L'Union des forces du changement (UFC) de Gilchrist Olympio, principal opposant au président togolais Gnassimgbé Eyadéma, s'est dit favorable à la formation d'un gouvernement de transition au Togo, a indiqué jeudi à la PANA, un de ses responsables.

Selon Isaac Tchiakpé, l'idée de la mise en place de cette équipe de transition a été défendue par le président de l'UFC lui-même lors de plusieurs rencontres avec des représentants de la Commission européenne en charge du dossier togolais.

"Dans le cadre de ces consultations sur le Togo, la Commission européenne a souhaité connaître notre analyse de la situation politique. M. Olympio a expliqué à nos interlocuteurs que la seule alternative qui peut aujourd'hui aider le Togo à s'en sortir, c'est la mise en place d'un gouvernement de transition ouvert à toutes les sensibilités politiques et à la société civile", a affirmé le porte-parole de l'UFC.

Le gouvernement de transition qui "cohabitera" avec le président Eyadéma aura, a-t-il ajouté, la responsabilité de conduire tout le processus électoral et de créer les conditions de sérénité permettant la tenue des consultations "régulières, transparents et démocratiques".

"Dans notre schéma, le président Eyadéma restera en place, mais tout le processus électoral en amont et en aval reviendra au gouvernement de transition. C'est à lui de procéder à l'établissement de nouvelles listes, de distribuer les cartes électorales. C'est aussi le gouvernement qui organisera avec une commission indépendante le vote et son dépouillement", a encore dit M. Tchiapké.

Il a en outre précisé que l'UFC n'envisage, dans le climat politique et socio-politique actuel marqué par "de graves violations des droits de l'homme" et des atteintes à l'intégrité physique de ses militants, de prendre part à aucune consultation électorale.
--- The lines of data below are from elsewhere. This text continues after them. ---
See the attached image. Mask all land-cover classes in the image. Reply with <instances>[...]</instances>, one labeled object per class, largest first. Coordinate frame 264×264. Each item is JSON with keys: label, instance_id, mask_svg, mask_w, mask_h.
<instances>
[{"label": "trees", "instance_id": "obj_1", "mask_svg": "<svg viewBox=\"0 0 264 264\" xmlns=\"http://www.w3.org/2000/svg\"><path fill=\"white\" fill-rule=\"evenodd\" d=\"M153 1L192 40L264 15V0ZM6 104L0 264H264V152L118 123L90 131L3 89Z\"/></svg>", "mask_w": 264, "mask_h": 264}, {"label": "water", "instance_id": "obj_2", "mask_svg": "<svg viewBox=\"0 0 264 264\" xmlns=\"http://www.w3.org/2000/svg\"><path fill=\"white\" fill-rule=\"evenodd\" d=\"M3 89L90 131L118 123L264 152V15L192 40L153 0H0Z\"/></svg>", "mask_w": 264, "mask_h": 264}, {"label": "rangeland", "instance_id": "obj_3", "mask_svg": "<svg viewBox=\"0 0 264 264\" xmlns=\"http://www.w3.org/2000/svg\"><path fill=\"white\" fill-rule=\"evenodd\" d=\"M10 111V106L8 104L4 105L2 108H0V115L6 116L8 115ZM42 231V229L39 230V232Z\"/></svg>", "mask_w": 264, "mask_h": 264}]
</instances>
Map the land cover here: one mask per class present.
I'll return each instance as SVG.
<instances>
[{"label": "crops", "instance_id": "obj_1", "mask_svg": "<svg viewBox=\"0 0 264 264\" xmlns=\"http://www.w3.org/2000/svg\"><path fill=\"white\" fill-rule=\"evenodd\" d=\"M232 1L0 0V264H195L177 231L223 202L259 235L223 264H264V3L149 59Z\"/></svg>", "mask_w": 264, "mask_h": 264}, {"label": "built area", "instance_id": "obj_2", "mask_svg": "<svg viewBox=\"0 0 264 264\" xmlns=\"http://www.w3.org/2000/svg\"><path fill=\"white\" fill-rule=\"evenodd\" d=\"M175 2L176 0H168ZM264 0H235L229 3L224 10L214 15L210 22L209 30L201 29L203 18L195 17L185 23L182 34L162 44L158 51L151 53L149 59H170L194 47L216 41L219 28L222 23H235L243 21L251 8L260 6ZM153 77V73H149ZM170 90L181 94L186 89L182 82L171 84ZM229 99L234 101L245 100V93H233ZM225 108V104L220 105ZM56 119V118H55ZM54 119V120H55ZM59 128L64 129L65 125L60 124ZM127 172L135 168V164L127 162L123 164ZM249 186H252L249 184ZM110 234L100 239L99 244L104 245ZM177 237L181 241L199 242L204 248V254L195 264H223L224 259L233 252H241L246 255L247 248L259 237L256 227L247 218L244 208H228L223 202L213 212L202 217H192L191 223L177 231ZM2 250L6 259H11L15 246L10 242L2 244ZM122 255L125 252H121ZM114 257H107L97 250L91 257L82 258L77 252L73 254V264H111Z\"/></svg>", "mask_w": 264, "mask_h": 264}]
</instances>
"Le président de notre parti est privé de document de voyage, son passeport ayant été confisqué. Notre secrétaire général, Jean- Pierre Fabre, est sous le coup d'une mise en examen. Nos militants sont régulièrement brimés. Nous n'avons, dans un tel climat, aucune intention de participer aux élections locales", a assuré le militant de l'UFC.

Pour lui, la France, qui encourage les partis togolais à ne pas boycotter les prochaines élections locales, ne contribue pas au dénouement de la crise politique qui passe, a-t-il estimé, par un retour à la Constitution de 1992, assurant de "réels pouvoirs" aux élus locaux.

"A l'Elysée comme au ministère de la Coopération où nous avons rencontré Pierre-André Wiltzer, nos interlocuteurs nous ont suggéré les élections locales comme solution à la crise togolaise, un schéma défendu dès le lendemain de la présidentielle de juin dernier. Nous n'y croyons pas et réaffirmons qu'il n'y a au Togo aucune alternative que le gouvernement de transition", a encore dit Isaac Tchiakpé.

Depuis plusieurs années, le Togo connaît une crise politique qui a connu un nouvel épisode avec la présidentielle de juin dernier remportée par le président Gnassimgbé Eyadéma dans des conditions contestées par ses opposants mais jugées "acceptables" par des observateurs internationaux.